The Sayid flash-forwards sort of showed how the flash-forwards could work as a storytelling device similar to the way the flashbacks were utilized in season one (or somewhat similar to the use of same on The Nine last season). The Sayid story still trades on the tension of what happens between the island action we're seeing now and the flash-forwards (leaving lots of intriguing gaps), but it's also fascinated by the ways these people have been warped by the island experience, how Sayid went from a mostly principled torturer (yeah, I know) to a frustrated soldier for a cause he daren't subscribe to. When Sayid said to Ben that he'd only work for him if he sold his soul, you kind of knew that the last reveal would be that he was, indeed, working with Ben, but it still managed to work in spite of itself.

Furthermore, the flash-forwards are succeeding at telling succinct little narratives in the way the flashbacks used to and just hadn't for a while. As mentioned above, the "Sayid among the assassins" subplot is hardly original, but Andrews sells the hell out of it, and his chemistry with Elsa (played by an actress with more than a passing resemblance to his previous love, Shannon, played by Maggie Grace) felt genuine, even as the two were pumping bullets into each other. The flash-forwards also really open up the KINDS of stories this device can be used to tell. Previously, when you got a Jack flashback, you could be relatively certain you'd get a little watered-down ER. Now, the show can indulge in having Sayid be an international mystery man. I'm pulling for the first flash-forward that also pulls in flashbacks, so we can compare characters before, during and after the island, in some sort of weird Christmas Carol structure (also, technically, isn't Christmas coming up on the island? Shouldn't we get a wacky holiday episode?).

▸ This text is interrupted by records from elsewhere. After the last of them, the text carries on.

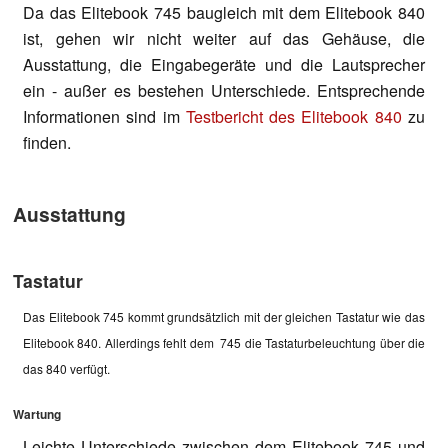
Da das Elitebook 745 baugleich mit dem Elitebook 840
ist, gehen wir nicht weiter auf das Gehäuse, die
Ausstattung, die Eingabegeräte und die Lautsprecher
ein - außer es bestehen Unterschiede. Entsprechende
Informationen sind im
Testbericht des Elitebook 840
zu
finden.
Ausstattung
Tastatur
Das Elitebook 745 kommt grundsätzlich mit der gleichen Tastatur wie das
Elitebook 840. Allerdings fehlt dem 745 die Tastaturbeleuchtung über die
das 840 verfügt.
Wartung
Leichte Unterschiede zwischen dem Elitebook 745 und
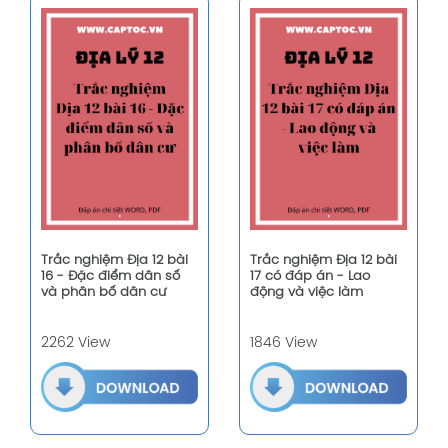
Trắc nghiệm Địa 12 bài
Trắc nghiệm Địa 12 bài
16 - Đặc điểm dân số
17 có đáp án - Lao
và phân bố dân cư
động và việc làm
2262 View
1846 View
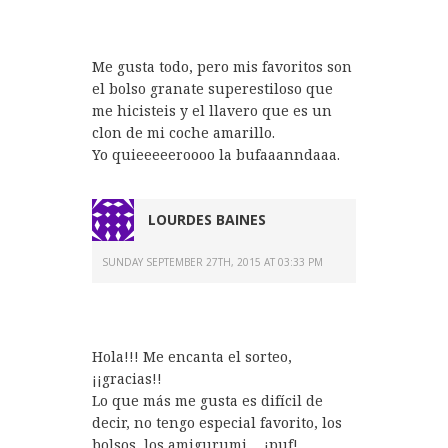
Me gusta todo, pero mis favoritos son
el bolso granate superestiloso que
me hicisteis y el llavero que es un
clon de mi coche amarillo.
Yo quieeeeeroooo la bufaaanndaaa.
LOURDES BAINES
SUNDAY SEPTEMBER 27TH, 2015 AT 03:33 PM
Hola!!! Me encanta el sorteo,
¡¡gracias!!
Lo que más me gusta es difícil de
decir, no tengo especial favorito, los
bolsos, los amigurumi…..¡puf!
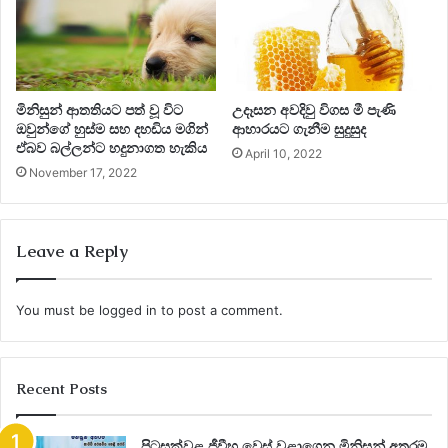
(සන්නිවේදන ක්‍රම ,protocols,සහ obd1,2 diagnosis පසුව
ලිපියක විස්තරාත්මකව ඉදිරිපත් කිරීමට බලාපොරොත්තු වන නිසා
මෙහි සඳහන් නොකරමි ) scan tool එකක් හා බොහෝවිට
මල්ටිමීටරයක් මෙහිදී අත්‍යවශ්‍ය වනුයේ මූලිකවම විදුලිමය පරිපථ
මිනිසුන් ආතතියට පත් වූ විට
උදෑසන අවදිවු විගස මී පැණි
සමග ගනුදෙනුව සිදුවන නිසාවෙනි.
ඔවුන්ගේ හුස්ම සහ දහඩිය මගින්
ආහාරයට ගැනීම සුදුසුද
ඒබව බල්ලන්ට හදුනාගත හැකිය
April 10, 2022
November 17, 2022
මුලින්ම fault code එකකින් අදහස් වන දේ පැහැදිලි කරගනිමු.
Leave a Reply
පහල fault code එක ⁣බලන්න..
You must be
logged in
to post a comment.
B2462 04 global positioning system, open
Recent Posts
පිටසක්වළ ජීවීහු වෙස් වළාගෙන මිනිසුන් අතරම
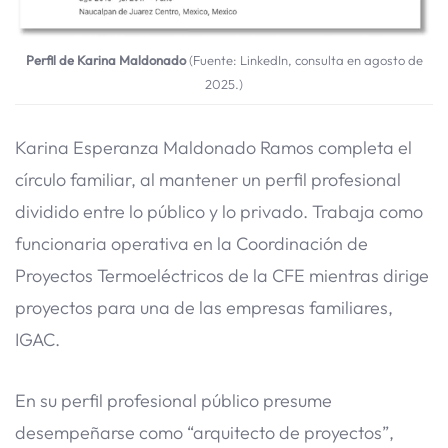
Perfil de Karina Maldonado
(Fuente: LinkedIn, consulta en agosto de
2025.)
Karina Esperanza Maldonado Ramos completa el
círculo familiar, al mantener un perfil profesional
dividido entre lo público y lo privado. Trabaja como
funcionaria operativa en la Coordinación de
Proyectos Termoeléctricos de la CFE mientras dirige
proyectos para una de las empresas familiares,
IGAC.
En su perfil profesional público presume
desempeñarse como “arquitecto de proyectos”,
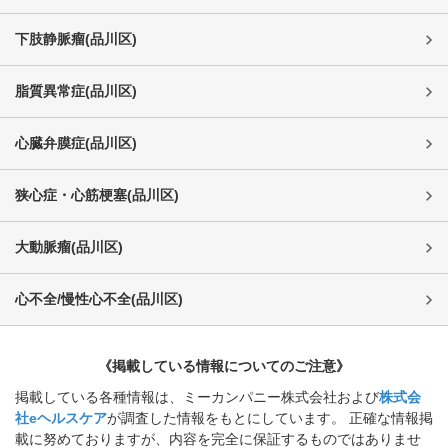
下肢静脈瘤
(
品川区
)
脂質異常症
(
品川区
)
心臓弁膜症
(
品川区
)
狭心症・心筋梗塞
(
品川区
)
大動脈瘤
(
品川区
)
心不全/慢性心不全
(
品川区
)
《掲載している情報についてのご注意》
掲載している各種情報は、ミーカンパニー株式会社および
株式会
社eヘルスケア
が調査した情報をもとにしています。 正確な情報掲
載に努めておりますが、内容を完全に保証するものではありませ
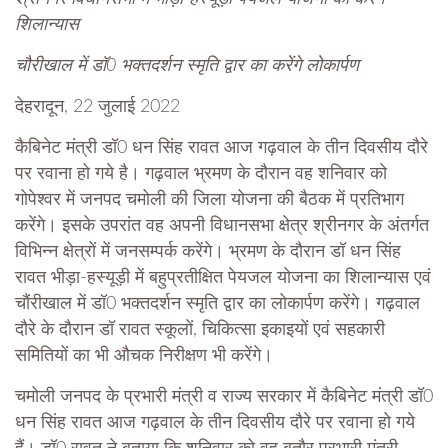
शिलान्यास
चौरीखाल में डॉ0 भक्तदर्शन स्मृति द्वार का करेंगे लोकार्पण
देहरादून, 22 जुलाई 2022
कैबिनेट मंत्री डॉ0 धन सिंह रावत आज गढ़वाल के तीन दिवसीय दौरे
पर रवाना हो गये है। गढ़वाल भ्रमण के दौरान वह शनिवार को
गोपेश्वर में जनपद चमोली की जिला योजना की बैठक में प्रतिभाग
करेंगे। इसके उपरांत वह अपनी विधानसभा क्षेत्र श्रीनगर के अंतर्गत
विभिन्न क्षेत्रों में जनसम्पर्क करेंगे। भ्रमण के दौरान डॉ धन सिंह
रावत भीड़ा-हस्यूड़ी में बहुप्रतीक्षित पेयजल योजना का शिलान्यास एवं
चौंरीखाल में डॉ0 भक्तदर्शन स्मृति द्वार का लोकार्पण करेंगे। गढ़वाल
दौरे के दौरान डॉ रावत स्कूलों, चिकित्सा इकाइयों एवं सहकारी
समितियों का भी औचक निरीक्षण भी करेंगे।
चमोली जनपद के प्रभारी मंत्री व राज्य सरकार में कैबिनेट मंत्री डॉ0
धन सिंह रावत आज गढ़वाल के तीन दिवसीय दौरे पर रवाना हो गये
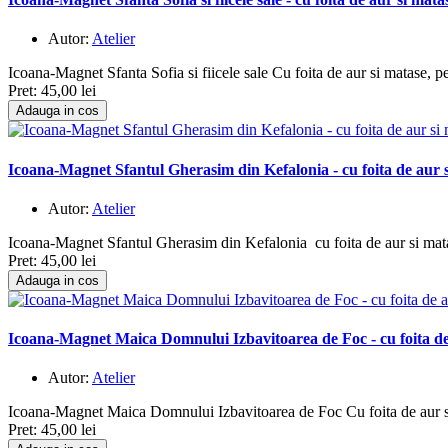
Autor:
Atelier
Icoana-Magnet Sfanta Sofia si fiicele sale Cu foita de aur si matase, 
Pret:
45,00 lei
Adauga in cos
Icoana-Magnet Sfantul Gherasim din Kefalonia - cu foita de aur s
Autor:
Atelier
Icoana-Magnet Sfantul Gherasim din Kefalonia cu foita de aur si mat
Pret:
45,00 lei
Adauga in cos
Icoana-Magnet Maica Domnului Izbavitoarea de Foc - cu foita de 
Autor:
Atelier
Icoana-Magnet Maica Domnului Izbavitoarea de Foc Cu foita de aur s
Pret:
45,00 lei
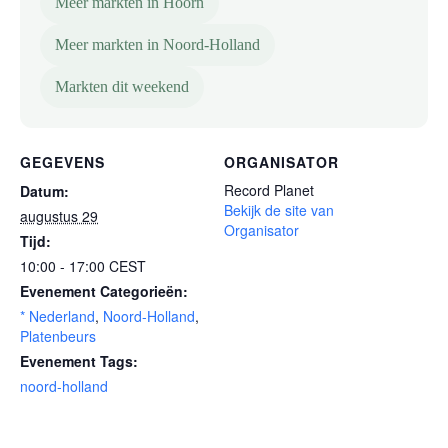
Meer markten in Hoorn
Meer markten in Noord-Holland
Markten dit weekend
GEGEVENS
ORGANISATOR
Record Planet
Datum:
Bekijk de site van
augustus 29
Organisator
Tijd:
10:00 - 17:00
CEST
Evenement Categorieën:
* Nederland
,
Noord-Holland
,
Platenbeurs
Evenement Tags:
noord-holland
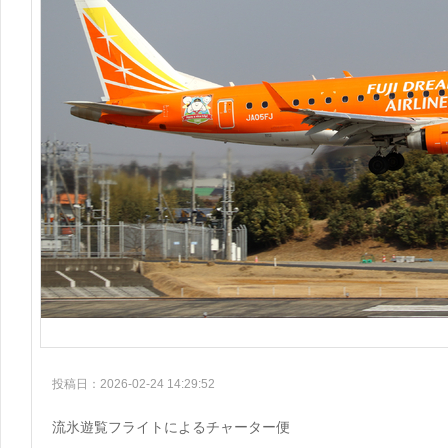
投稿日：2026-02-24 14:29:52
流氷遊覧フライトによるチャーター便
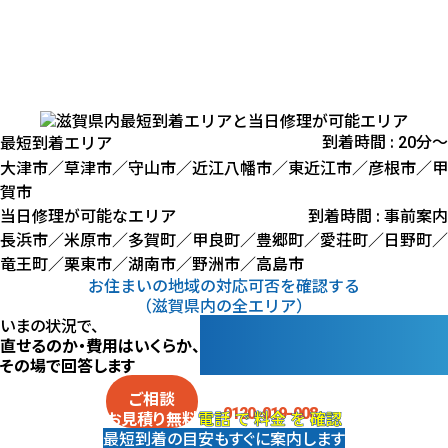
到着時間 :
分〜
最短到着エリア
20
大津市
／
草津市
／
守山市
／
近江八幡市
／
東近江市
／
彦根市
／
甲
賀市
当日修理が可能なエリア
到着時間 : 事前案内
長浜市／米原市／多賀町／甲良町／豊郷町／愛荘町／日野町／
竜王町／栗東市／湖南市／野洲市／高島市
お住まいの地域の対応可否を確認する
（滋賀県内の全エリア）
いまの状況で、
直せるのか・費用はいくらか、
その場で回答します
電話
で
料金
を
確認
ご相談
0120-019-008
電話
で
料金
を
確認
お見積り
無料
最短到着の目安も
すぐに案内します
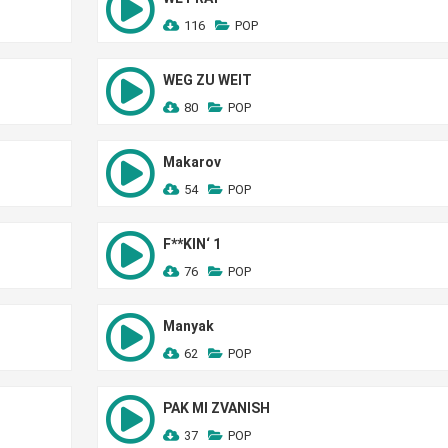
116
POP
WEG ZU WEIT
80
POP
Makarov
54
POP
F**KIN‘ 1
76
POP
Manyak
62
POP
PAK MI ZVANISH
37
POP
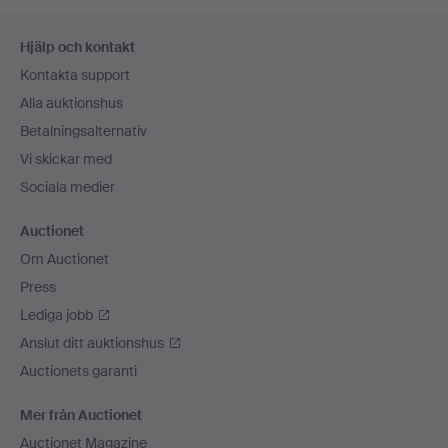
Sidfotsnavigation
Hjälp och kontakt
Kontakta support
Alla auktionshus
Betalningsalternativ
Vi skickar med
Sociala medier
Auctionet
Om Auctionet
Press
Lediga jobb
Anslut ditt auktionshus
Auctionets garanti
Mer från Auctionet
Auctionet Magazine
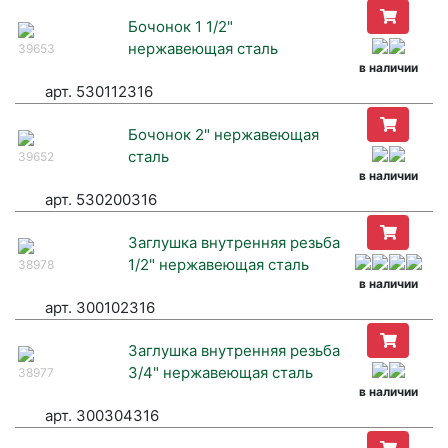
Бочонок 1 1/2"
нержавеющая сталь
39653
в наличии
арт. 530112316
Бочонок 2" нержавеющая
сталь
39652
в наличии
арт. 530200316
Заглушка внутренняя резьба
1/2" нержавеющая сталь
38978
в наличии
арт. 300102316
Заглушка внутренняя резьба
3/4" нержавеющая сталь
38977
в наличии
арт. 300304316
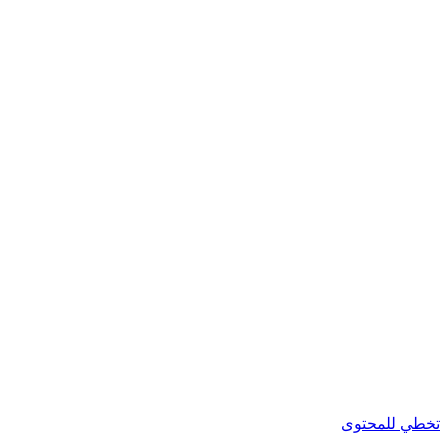
طي للمحتوى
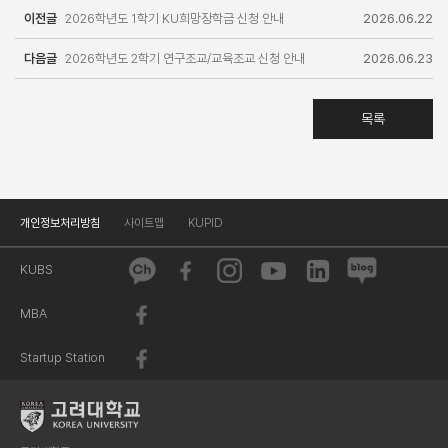
이전글
2026학년도 1학기 KU희망장학금 신청 안내
2026.06.22
다음글
2026학년도 2학기 연구조교/교육조교 신청 안내
2026.06.23
목록
개인정보처리방침
사이트맵
KUPID
KUBS
MBA
Startup Station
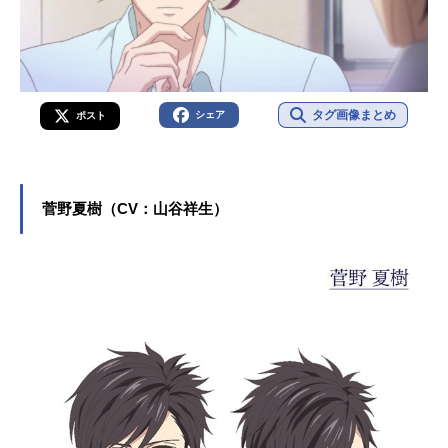
タグ画像まとめ
シェア
ポスト
菅野夏樹（CV：山谷祥生）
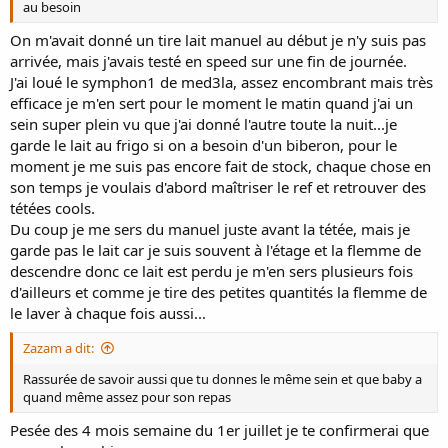
au besoin
On m'avait donné un tire lait manuel au début je n'y suis pas
arrivée, mais j'avais testé en speed sur une fin de journée.
J'ai loué le symphon1 de med3la, assez encombrant mais très
efficace je m'en sert pour le moment le matin quand j'ai un
sein super plein vu que j'ai donné l'autre toute la nuit...je
garde le lait au frigo si on a besoin d'un biberon, pour le
moment je me suis pas encore fait de stock, chaque chose en
son temps je voulais d'abord maîtriser le ref et retrouver des
tétées cools.
Du coup je me sers du manuel juste avant la tétée, mais je
garde pas le lait car je suis souvent à l'étage et la flemme de
descendre donc ce lait est perdu je m'en sers plusieurs fois
d'ailleurs et comme je tire des petites quantités la flemme de
le laver à chaque fois aussi...
Zazam a dit:
Rassurée de savoir aussi que tu donnes le même sein et que baby a
quand même assez pour son repas
Pesée des 4 mois semaine du 1er juillet je te confirmerai que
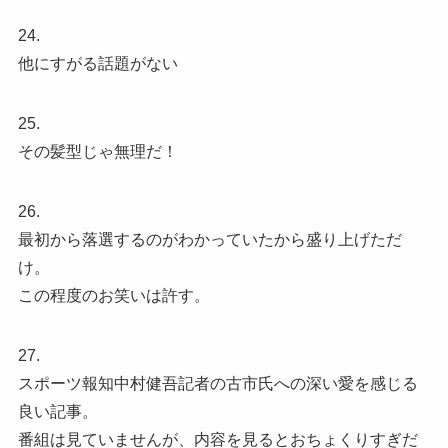
24.
他にすがる話題がない
25.
その髪型じゃ無理だ！
26.
最初から落選するのがわかっていたから盛り上げただ
け。
この程度のお笑いは許す。
27.
スポーツ報知中村健吾記者の古市氏への深い愛を感じる
良い記事。
番組は見ていませんが、内容を見るとおちょくりすぎだ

The stuff on the island was interesting, but interesting in that mid-season way, where it seems like a lot is about to happen, but nothing really is. We got some fascinating trifles out on the margins (like the experiment with missiles and time that makes my brain hurt to contemplate too much), but the centerpiece of the story involved the same old double-crossings and missions between camps (and would it kill the show to show us the Jack gang that's hanging out down on the beach? I miss Jin and Sun). While the show almost got away with having Hurley be a double-crossing spy (especially with how much information he let slip), the very nature of the program (where everyone keeps information tightly to their chest) made his behavior somewhat suspect. I admire the attempts to have everyone share important things with each other, but it's going to be a hard habit for me to break to stop finding it suspicious.

That said, I like the way the show continues to draw parallels between effective leaders like Sayid and the jackassery of Jack (especially when Sayid pointed out that Jack might not be who Locke wanted to see). If we're going to buy that Jack made a tragic mistake (as certainly seemed to be hinted at), we needed to get more foreshadowing of that than the simple sense most fans had that Jack was a self-righteous bastard. And I am intrigued to see Sayid and Desmond go off onto the freighter. Since I'm not betting on Desmond being one of the Oceanic Six (too much, I think, is riding on a final season reunion with Penny), it'll be interesting to see which pretzels the writers twist themselves into to get him BACK on the island. (Side note: At this point, are the writers the true protagonists/antagonists of Lost?)

All in all, the hour was a solid one, and it has the flash-forwards to thank for that, mostly. I don't think that the flash-forwards are always going to work, but as they work right now, I hope Lost milks them for all they're worth.

1 comment:

Cengiz said...

I don't think Desmond would be considered the Ocienic 6 because he wasn't on the flight to begin with. But I think he gets off the Island anyway.